Quoted passage:
General information
- Type: Paraglider
- National origin: Slovenia
- Manufacturer: Kimfly D.O.O.
- Designer: Michaël Nessler
- Status: Production completed

History
- Introduction date: mid-2000s

= Kimfly River =

The Kimfly River is a Slovenian single-place paraglider that was designed in collaboration with Michaël Nessler and was produced by Kimfly of Vodice. It is now out of production.

==Design and development==
The River was designed as an intermediate glider. The models are each named for their relative size.

==Variants==
- River S
Small model for lighter pilots. Its 11.4 m span wing has a wing area of 25.5 m2, 43 cells and the aspect ratio is 5.1:1. The pilot weight range is 55 to 70 kg. The glider model is Slovenian certified.

(Page images and extracted text)

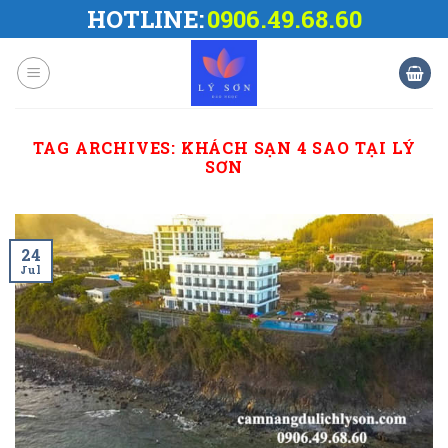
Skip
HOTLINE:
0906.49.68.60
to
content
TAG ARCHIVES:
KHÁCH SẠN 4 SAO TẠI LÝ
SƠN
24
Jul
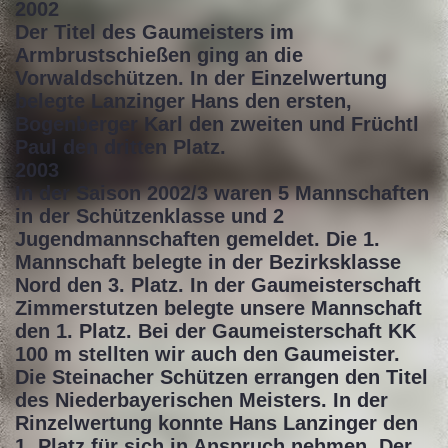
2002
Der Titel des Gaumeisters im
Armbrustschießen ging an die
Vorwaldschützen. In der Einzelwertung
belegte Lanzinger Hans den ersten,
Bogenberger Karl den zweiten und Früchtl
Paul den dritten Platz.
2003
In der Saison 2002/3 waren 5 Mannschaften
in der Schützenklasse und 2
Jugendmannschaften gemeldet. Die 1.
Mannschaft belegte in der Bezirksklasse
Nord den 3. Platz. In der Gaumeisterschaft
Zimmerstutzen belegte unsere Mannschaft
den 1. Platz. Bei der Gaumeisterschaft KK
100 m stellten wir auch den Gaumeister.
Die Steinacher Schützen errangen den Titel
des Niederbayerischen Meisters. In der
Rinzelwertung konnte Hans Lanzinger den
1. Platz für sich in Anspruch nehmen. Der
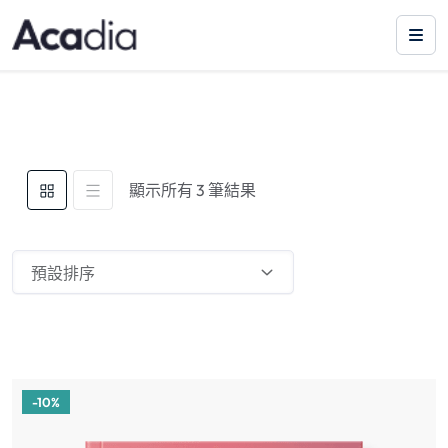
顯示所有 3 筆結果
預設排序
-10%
--
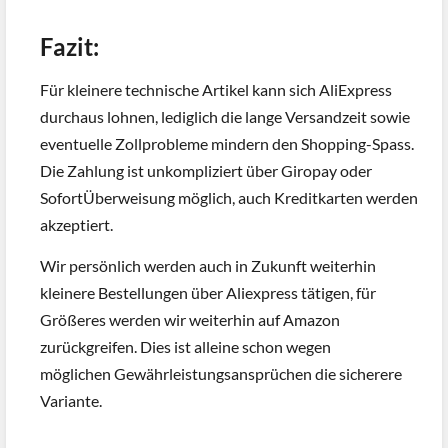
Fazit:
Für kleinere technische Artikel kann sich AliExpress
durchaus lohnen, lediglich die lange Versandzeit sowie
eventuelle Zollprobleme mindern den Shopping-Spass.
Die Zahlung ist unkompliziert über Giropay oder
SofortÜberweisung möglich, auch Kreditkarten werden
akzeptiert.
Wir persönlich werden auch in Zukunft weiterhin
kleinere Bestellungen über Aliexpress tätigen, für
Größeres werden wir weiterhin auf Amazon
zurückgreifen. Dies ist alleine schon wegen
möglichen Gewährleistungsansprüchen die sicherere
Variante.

Work order: Pick up the Kimfly River paraglider text where it stops and continue it.

Written answer:
- River SM
Small/medium-sized model for light to medium-weight pilots. Its 11.7 m span wing has a wing area of 26.4 m2, 44 cells and the aspect ratio is 5.2:1. The pilot weight range is 65 to 80 kg. The glider model is Slovenian certified.
- River M
Medium-sized model for medium-weight pilots. Its 12 m span wing has a wing area of 28.25 m2, 43 cells and the aspect ratio is 5.1:1. The pilot weight range is 75 to 90 kg. The glider model is Slovenian certified.
- River L
Large model for heavy-weight pilots. Its 12.35 m span wing has a wing area of 29.25 m2, 44 cells and the aspect ratio is 5.2:1. The pilot weight range is 85 to 105 kg. The glider model is Slovenian certified.
- River XL
Extra large model for even heavier-weight pilots. Its 12.70 m span wing has a wing area of 31.74 m2, 43 cells and the aspect ratio is 5.1:1. The pilot weight range is 95 to 115 kg. The glider model is Slovenian certified.